Why Companies Use LLM Guardrails
Mitigate risks
LLM guardrails are essential for companies to protect their reputation and avoid legal issues. By preventing LLMs from generating harmful, biased, or inappropriate content, guardrails can help mitigate the risks associated with LLM deployment. For example, a company that uses an LLM for customer service can implement guardrails to prevent the LLM from providing harmful or offensive responses.
Ensure responsible AI
Guardrails promote ethical AI practices by limiting the potential for misuse and ensuring that LLMs are used in a way that aligns with company values. This is particularly important in industries where AI is used to make critical decisions, such as healthcare or finance. By implementing guardrails, companies can demonstrate their commitment to responsible AI and build trust with stakeholders.
Improve user experience
LLM guardrails can enhance user satisfaction by providing safer and more positive interactions with LLMs. By preventing harmful or offensive content, guardrails can create a more welcoming and inclusive environment for users. Additionally, guardrails can help to ensure that LLMs provide accurate and relevant information, improving the overall user experience.
Comply with regulations
Many industries have regulations or guidelines that require the use of AI guardrails. For example, the General Data Protection Regulation (GDPR) requires companies to protect user data, which may necessitate the use of guardrails to prevent LLMs from disclosing sensitive information.
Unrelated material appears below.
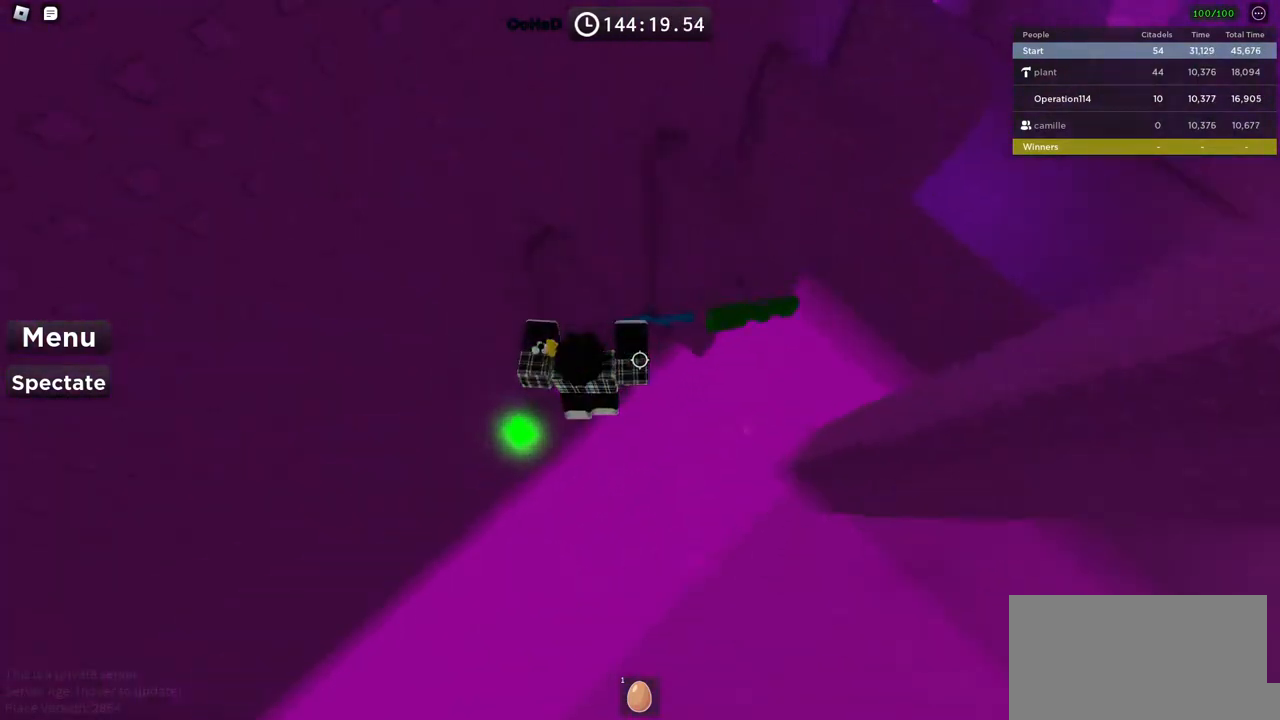
{"keys": ["a"], "events": [[250, "w", "up"]]}
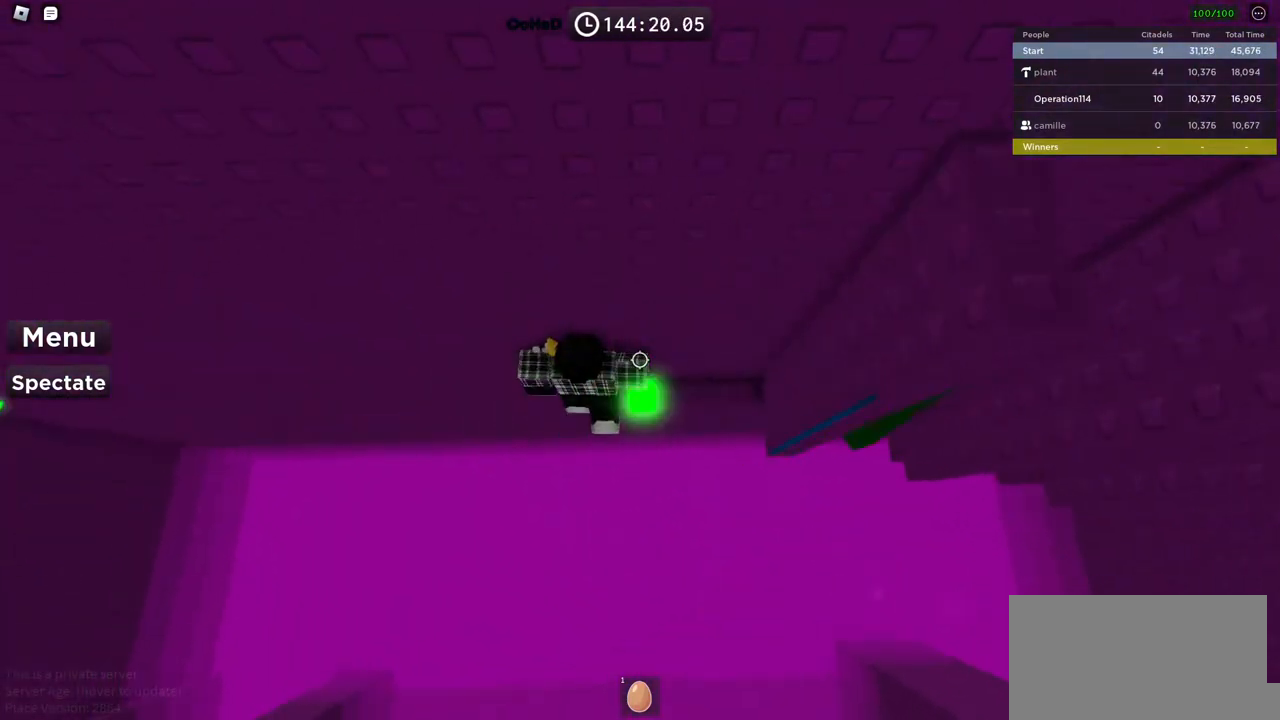
{"keys": ["a"], "events": []}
By complying with relevant regulations, companies can avoid legal penalties and maintain a positive reputation.
Enhance trust
By demonstrating a commitment to responsible AI, companies can build trust with customers, partners, and stakeholders. This can lead to increased customer loyalty, stronger partnerships, and a positive reputation. Trust is essential for the long-term success of any business, and LLM guardrails can play a crucial role in building and maintaining trust.